Which lines below contain "result"? Pull them out.

[Source data]
****************************************
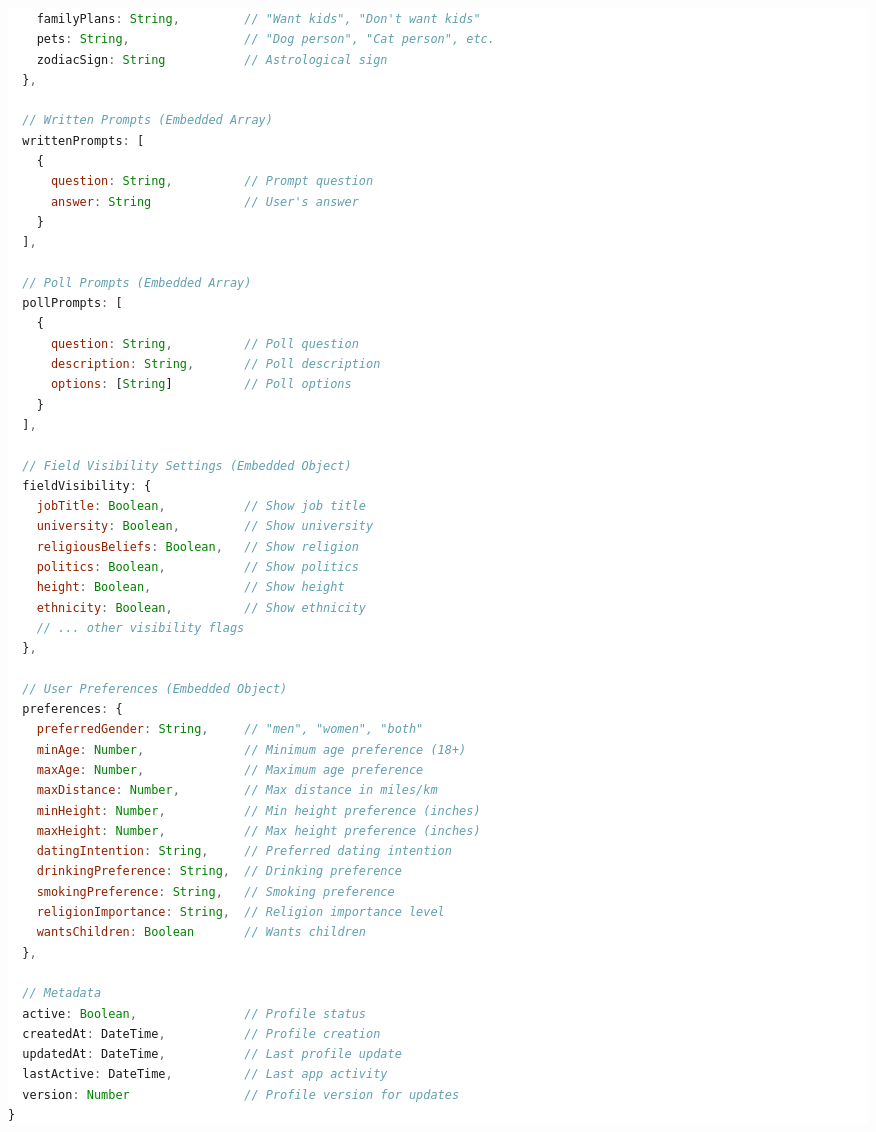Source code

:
 ```javascript
    familyPlans: String,         // "Want kids", "Don't want kids"
    pets: String,                // "Dog person", "Cat person", etc.
    zodiacSign: String           // Astrological sign
  },
  
  // Written Prompts (Embedded Array)
  writtenPrompts: [
    {
      question: String,          // Prompt question
      answer: String             // User's answer
    }
  ],
  
  // Poll Prompts (Embedded Array) 
  pollPrompts: [
    {
      question: String,          // Poll question
      description: String,       // Poll description
      options: [String]          // Poll options
    }
  ],
  
  // Field Visibility Settings (Embedded Object)
  fieldVisibility: {
    jobTitle: Boolean,           // Show job title
    university: Boolean,         // Show university
    religiousBeliefs: Boolean,   // Show religion
    politics: Boolean,           // Show politics
    height: Boolean,             // Show height
    ethnicity: Boolean,          // Show ethnicity
    // ... other visibility flags
  },
  
  // User Preferences (Embedded Object)
  preferences: {
    preferredGender: String,     // "men", "women", "both"
    minAge: Number,              // Minimum age preference (18+)
    maxAge: Number,              // Maximum age preference
    maxDistance: Number,         // Max distance in miles/km
    minHeight: Number,           // Min height preference (inches)
    maxHeight: Number,           // Max height preference (inches)
    datingIntention: String,     // Preferred dating intention
    drinkingPreference: String,  // Drinking preference
    smokingPreference: String,   // Smoking preference
    religionImportance: String,  // Religion importance level
    wantsChildren: Boolean       // Wants children
  },
  
  // Metadata
  active: Boolean,               // Profile status
  createdAt: DateTime,           // Profile creation
  updatedAt: DateTime,           // Last profile update
  lastActive: DateTime,          // Last app activity
  version: Number                // Profile version for updates
}
```
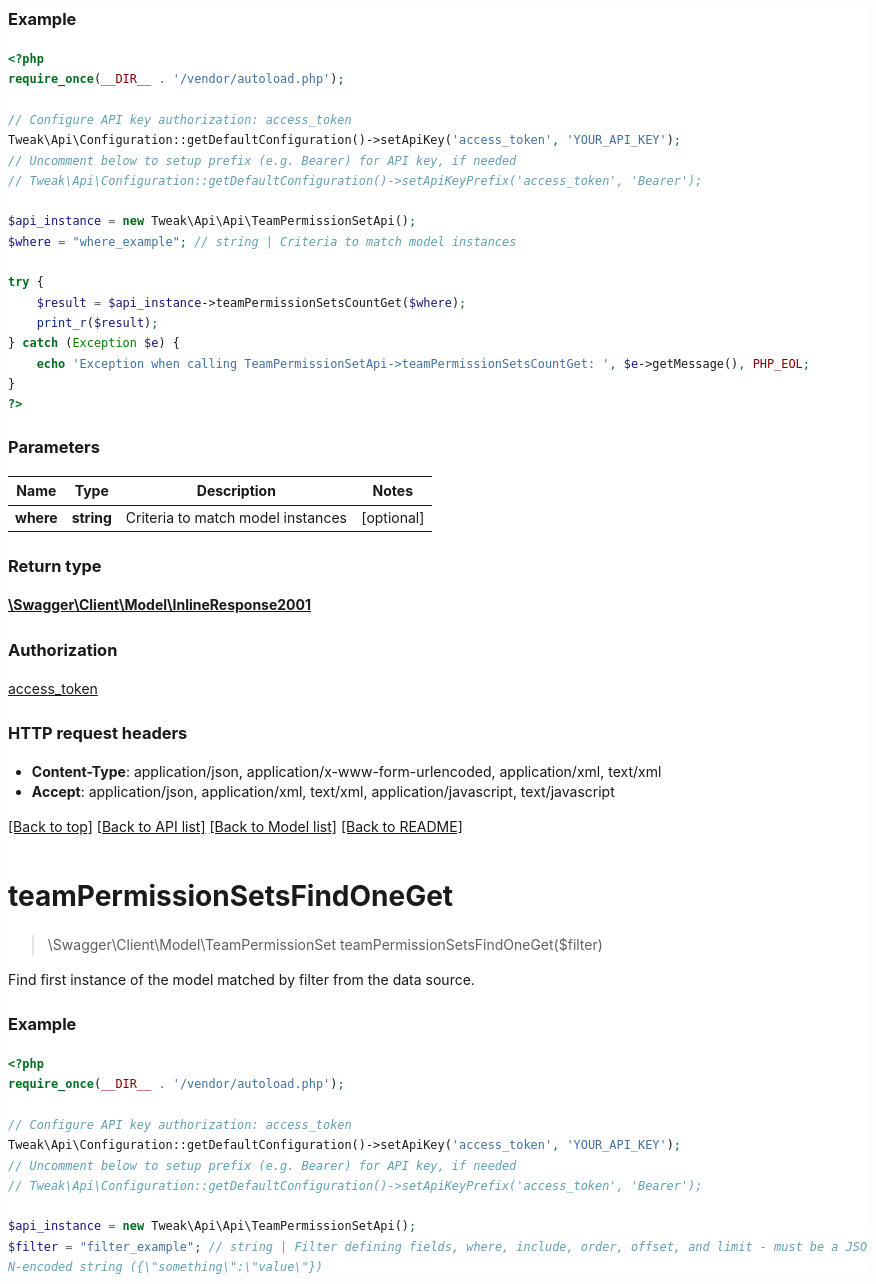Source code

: ### Example
```php
<?php
require_once(__DIR__ . '/vendor/autoload.php');

// Configure API key authorization: access_token
Tweak\Api\Configuration::getDefaultConfiguration()->setApiKey('access_token', 'YOUR_API_KEY');
// Uncomment below to setup prefix (e.g. Bearer) for API key, if needed
// Tweak\Api\Configuration::getDefaultConfiguration()->setApiKeyPrefix('access_token', 'Bearer');

$api_instance = new Tweak\Api\Api\TeamPermissionSetApi();
$where = "where_example"; // string | Criteria to match model instances

try {
    $result = $api_instance->teamPermissionSetsCountGet($where);
    print_r($result);
} catch (Exception $e) {
    echo 'Exception when calling TeamPermissionSetApi->teamPermissionSetsCountGet: ', $e->getMessage(), PHP_EOL;
}
?>
```

### Parameters

Name | Type | Description  | Notes
------------- | ------------- | ------------- | -------------
 **where** | **string**| Criteria to match model instances | [optional]

### Return type

[**\Swagger\Client\Model\InlineResponse2001**](../Model/InlineResponse2001.md)

### Authorization

[access_token](../../README.md#access_token)

### HTTP request headers

 - **Content-Type**: application/json, application/x-www-form-urlencoded, application/xml, text/xml
 - **Accept**: application/json, application/xml, text/xml, application/javascript, text/javascript

[[Back to top]](#) [[Back to API list]](../../README.md#documentation-for-api-endpoints) [[Back to Model list]](../../README.md#documentation-for-models) [[Back to README]](../../README.md)

# **teamPermissionSetsFindOneGet**
> \Swagger\Client\Model\TeamPermissionSet teamPermissionSetsFindOneGet($filter)

Find first instance of the model matched by filter from the data source.

### Example
```php
<?php
require_once(__DIR__ . '/vendor/autoload.php');

// Configure API key authorization: access_token
Tweak\Api\Configuration::getDefaultConfiguration()->setApiKey('access_token', 'YOUR_API_KEY');
// Uncomment below to setup prefix (e.g. Bearer) for API key, if needed
// Tweak\Api\Configuration::getDefaultConfiguration()->setApiKeyPrefix('access_token', 'Bearer');

$api_instance = new Tweak\Api\Api\TeamPermissionSetApi();
$filter = "filter_example"; // string | Filter defining fields, where, include, order, offset, and limit - must be a JSON-encoded string ({\"something\":\"value\"})

```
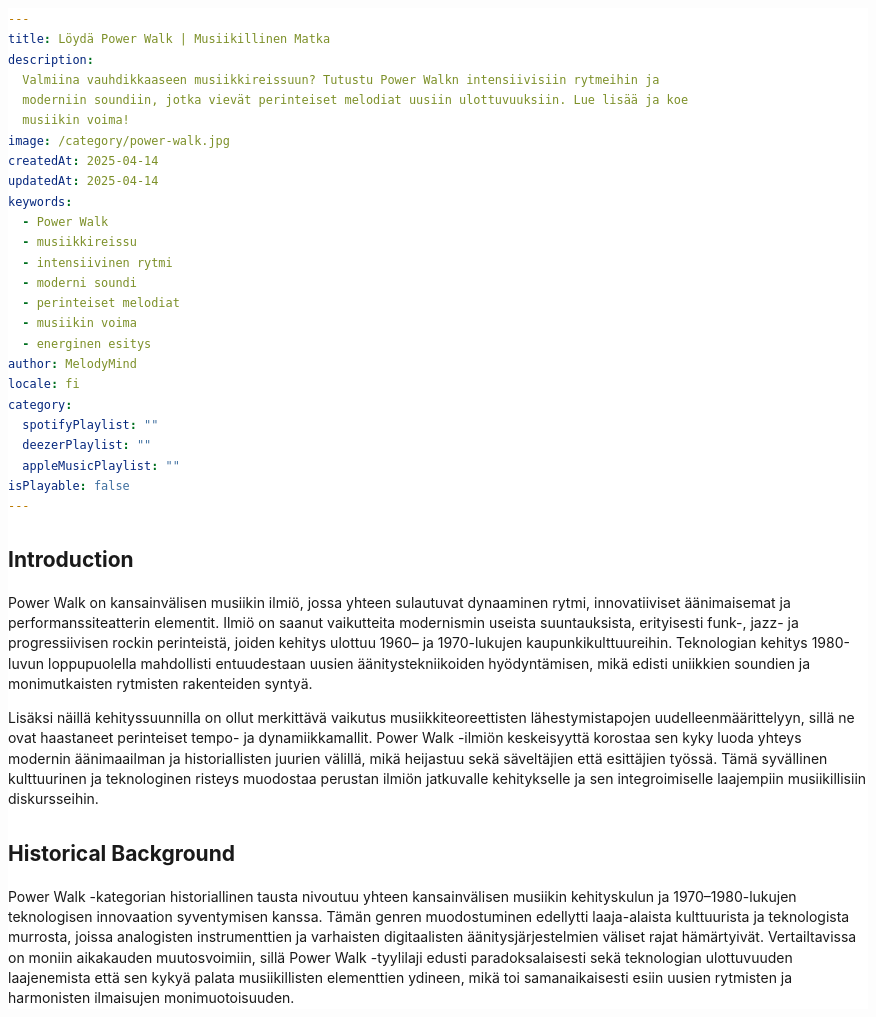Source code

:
 ```yaml
---
title: Löydä Power Walk | Musiikillinen Matka
description:
  Valmiina vauhdikkaaseen musiikkireissuun? Tutustu Power Walkn intensiivisiin rytmeihin ja
  moderniin soundiin, jotka vievät perinteiset melodiat uusiin ulottuvuuksiin. Lue lisää ja koe
  musiikin voima!
image: /category/power-walk.jpg
createdAt: 2025-04-14
updatedAt: 2025-04-14
keywords:
  - Power Walk
  - musiikkireissu
  - intensiivinen rytmi
  - moderni soundi
  - perinteiset melodiat
  - musiikin voima
  - energinen esitys
author: MelodyMind
locale: fi
category:
  spotifyPlaylist: ""
  deezerPlaylist: ""
  appleMusicPlaylist: ""
isPlayable: false
---
```


## Introduction

Power Walk on kansainvälisen musiikin ilmiö, jossa yhteen sulautuvat dynaaminen rytmi,
innovatiiviset äänimaisemat ja performanssiteatterin elementit. Ilmiö on saanut vaikutteita
modernismin useista suuntauksista, erityisesti funk-, jazz- ja progressiivisen rockin perinteistä,
joiden kehitys ulottuu 1960– ja 1970-lukujen kaupunkikulttuureihin. Teknologian kehitys 1980-luvun
loppupuolella mahdollisti entuudestaan uusien äänitystekniikoiden hyödyntämisen, mikä edisti
uniikkien soundien ja monimutkaisten rytmisten rakenteiden syntyä.

Lisäksi näillä kehityssuunnilla on ollut merkittävä vaikutus musiikkiteoreettisten lähestymistapojen
uudelleenmäärittelyyn, sillä ne ovat haastaneet perinteiset tempo- ja dynamiikkamallit. Power Walk
-ilmiön keskeisyyttä korostaa sen kyky luoda yhteys modernin äänimaailman ja historiallisten juurien
välillä, mikä heijastuu sekä säveltäjien että esittäjien työssä. Tämä syvällinen kulttuurinen ja
teknologinen risteys muodostaa perustan ilmiön jatkuvalle kehitykselle ja sen integroimiselle
laajempiin musiikillisiin diskursseihin.

## Historical Background

Power Walk -kategorian historiallinen tausta nivoutuu yhteen kansainvälisen musiikin kehityskulun ja
1970–1980-lukujen teknologisen innovaation syventymisen kanssa. Tämän genren muodostuminen edellytti
laaja-alaista kulttuurista ja teknologista murrosta, joissa analogisten instrumenttien ja varhaisten
digitaalisten äänitysjärjestelmien väliset rajat hämärtyivät. Vertailtavissa on moniin aikakauden
muutosvoimiin, sillä Power Walk -tyylilaji edusti paradoksalaisesti sekä teknologian ulottuvuuden
laajenemista että sen kykyä palata musiikillisten elementtien ydineen, mikä toi samanaikaisesti
esiin uusien rytmisten ja harmonisten ilmaisujen monimuotoisuuden.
****************************************
**The answer:**
    $result = $api_instance->teamPermissionSetsCountGet($where);
    print_r($result);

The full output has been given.